Specify parameters as random variables, instead of assuming there is a single fixed (but unknown) value of parameters

So the mean of the ants in the field would be: \[ \mu_{field} \sim N(\lambda_{field}, \sigma^2)\]

Bayesian - Step 3 - Priors

\[Posterior\ Probability = \frac{Prior\ Probability * Likelihood}{Marginal\ Likelihood}\]

What are the expected probability distributions for our parameters before we do the experiment?

Can either use uninformative flat priors, or base them off of our previous knowledge about ant colony densities in field and forest.
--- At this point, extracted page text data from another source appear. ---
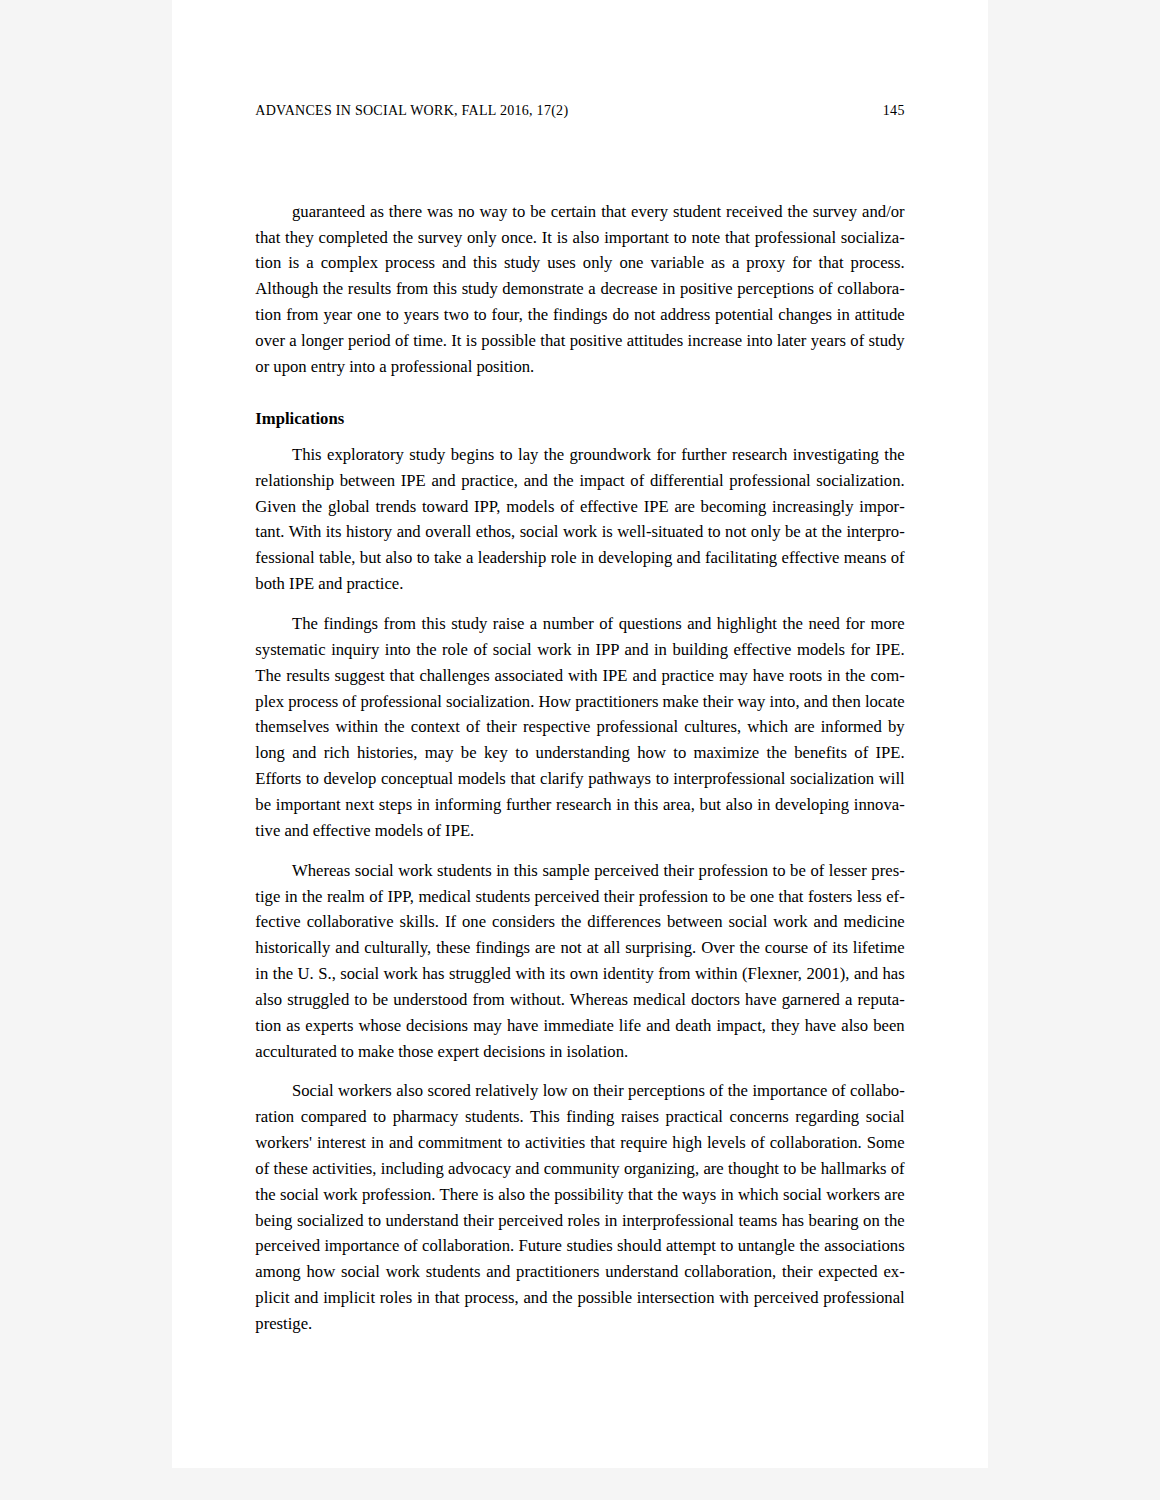Advances in Social Work, Fall 2016, 17(2) 145
guaranteed as there was no way to be certain that every student received the survey and/or that they completed the survey only once. It is also important to note that professional socialization is a complex process and this study uses only one variable as a proxy for that process. Although the results from this study demonstrate a decrease in positive perceptions of collaboration from year one to years two to four, the findings do not address potential changes in attitude over a longer period of time. It is possible that positive attitudes increase into later years of study or upon entry into a professional position.
Implications
This exploratory study begins to lay the groundwork for further research investigating the relationship between IPE and practice, and the impact of differential professional socialization. Given the global trends toward IPP, models of effective IPE are becoming increasingly important. With its history and overall ethos, social work is well-situated to not only be at the interprofessional table, but also to take a leadership role in developing and facilitating effective means of both IPE and practice.
The findings from this study raise a number of questions and highlight the need for more systematic inquiry into the role of social work in IPP and in building effective models for IPE. The results suggest that challenges associated with IPE and practice may have roots in the complex process of professional socialization. How practitioners make their way into, and then locate themselves within the context of their respective professional cultures, which are informed by long and rich histories, may be key to understanding how to maximize the benefits of IPE. Efforts to develop conceptual models that clarify pathways to interprofessional socialization will be important next steps in informing further research in this area, but also in developing innovative and effective models of IPE.
Whereas social work students in this sample perceived their profession to be of lesser prestige in the realm of IPP, medical students perceived their profession to be one that fosters less effective collaborative skills. If one considers the differences between social work and medicine historically and culturally, these findings are not at all surprising. Over the course of its lifetime in the U. S., social work has struggled with its own identity from within (Flexner, 2001), and has also struggled to be understood from without. Whereas medical doctors have garnered a reputation as experts whose decisions may have immediate life and death impact, they have also been acculturated to make those expert decisions in isolation.
Social workers also scored relatively low on their perceptions of the importance of collaboration compared to pharmacy students. This finding raises practical concerns regarding social workers' interest in and commitment to activities that require high levels of collaboration. Some of these activities, including advocacy and community organizing, are thought to be hallmarks of the social work profession. There is also the possibility that the ways in which social workers are being socialized to understand their perceived roles in interprofessional teams has bearing on the perceived importance of collaboration. Future studies should attempt to untangle the associations among how social work students and practitioners understand collaboration, their expected explicit and implicit roles in that process, and the possible intersection with perceived professional prestige.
Bayesian - Step 3 - Priors

Incorporating prior knowledge into hypothesis testing is fundamental distinction

Bayesian - Step 4 - Likelihood

Next we estimate the likelihood.

\[Posterior\ Probability = \frac{Prior\ Probability * Likelihood}{Marginal\ Likelihood}\]

The standard probability \(P(data\ |\ hypothesis)\) is the probability of our data given the null hypothesis.
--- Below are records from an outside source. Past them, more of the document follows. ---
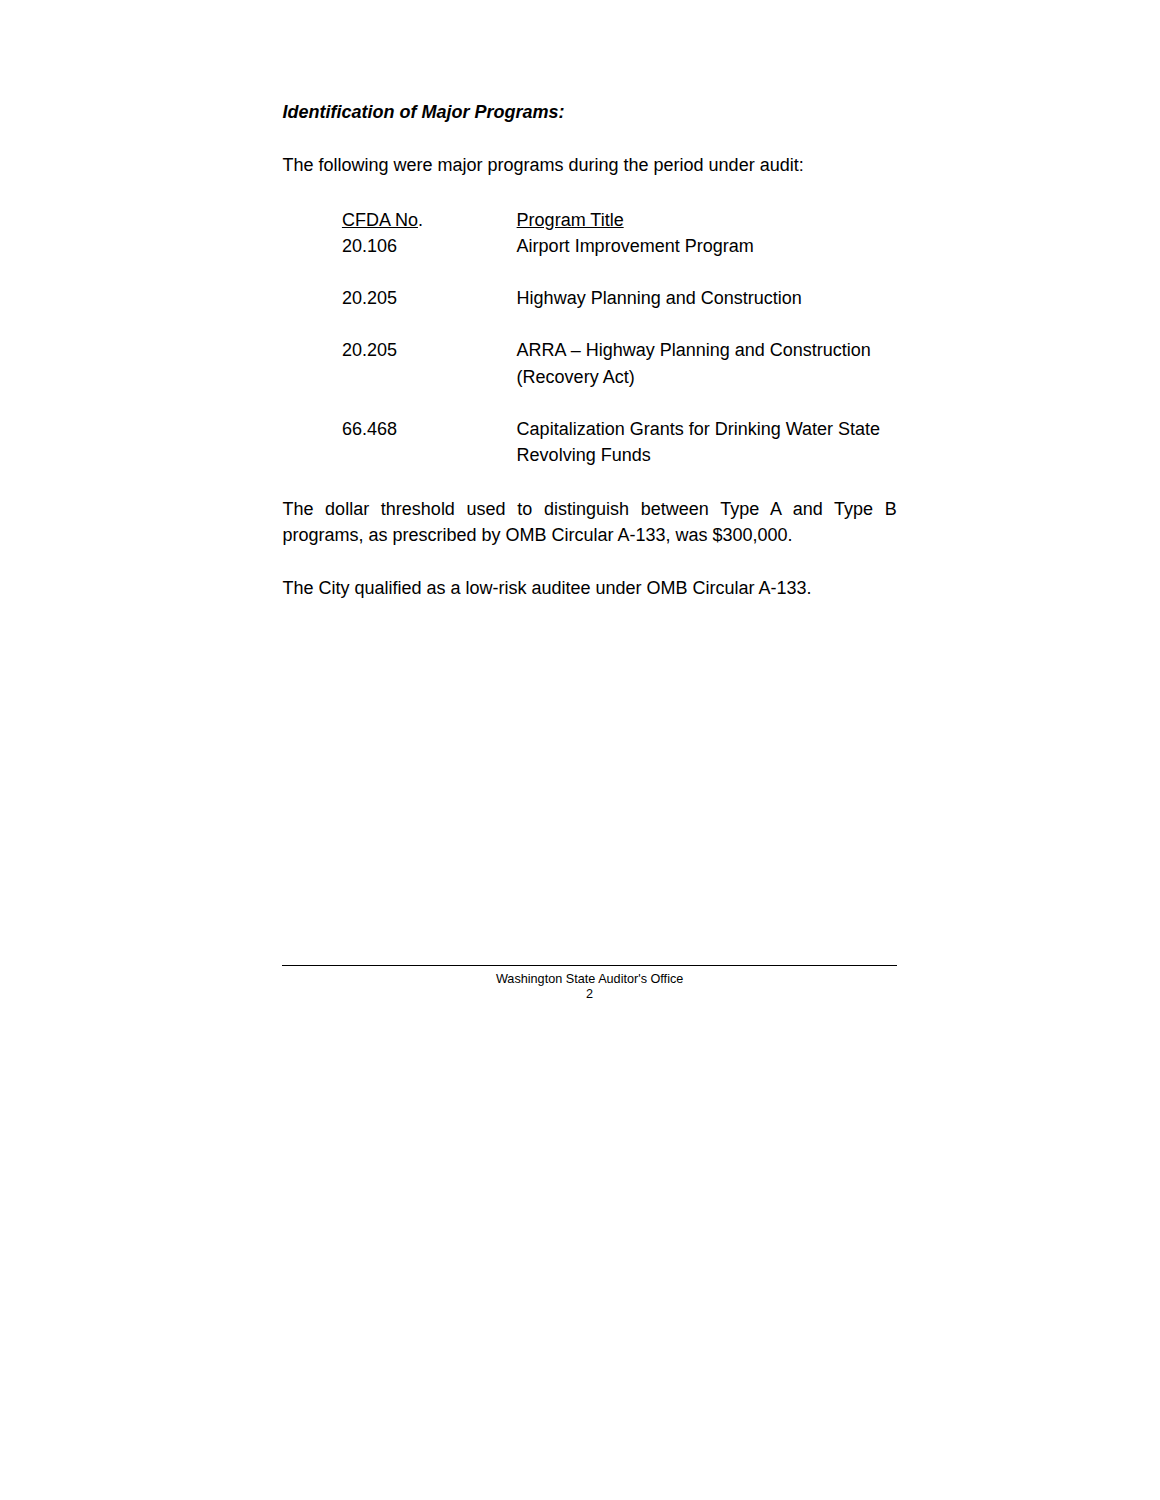Identification of Major Programs:
The following were major programs during the period under audit:
| CFDA No . | Program Title |
| --- | --- |
| 20.106 | Airport Improvement Program |
| 20.205 | Highway Planning and Construction |
| 20.205 | ARRA – Highway Planning and Construction (Recovery Act) |
| 66.468 | Capitalization Grants for Drinking Water State Revolving Funds |
The dollar threshold used to distinguish between Type A and Type B programs, as prescribed by OMB Circular A-133, was $300,000.
The City qualified as a low-risk auditee under OMB Circular A-133.
Washington State Auditor's Office
2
Likelihood is proportional to probability, but:

  • based on a single dataset, can be recalculated based on many different parameter values
  • doesn’t sum to 1 (first axiom of probability)

Bayesian - Step 5 - Posterior

\[Posterior\ Probability = \frac{Prior\ Probability * Likelihood}{Marginal\ Likelihood}\]

Now we just do the math to calculate the posterior distributions for our parameters. We can then use Monte Carlo to produce an expected distribution of F value with our posterior values.

Bayesian - Step 7 - Interpret

Tail probability of observed F in our simulated F distribution is P = 0.67

Much higher than our parametric or Monte Carlo estimates

Would change if we used different priors

Bayesian

Pros

  • Explicitly builds on previous work (which reflects scientific progress, and the way we think)
  • Intuitive interpretation, less prone to cookbook critical values of p

Cons

  • It is really friggin’ complicated
  • Use of different priors results in different information, potentially subjective

Summary

Most of what you do will be parametric stats: be sure to think about assumptions

Be very careful about \(\ p < 0.05\)

Bayesian offers a powerful (if complicated) alternative

Monte Carlo is flexible and awesome, and you should do it!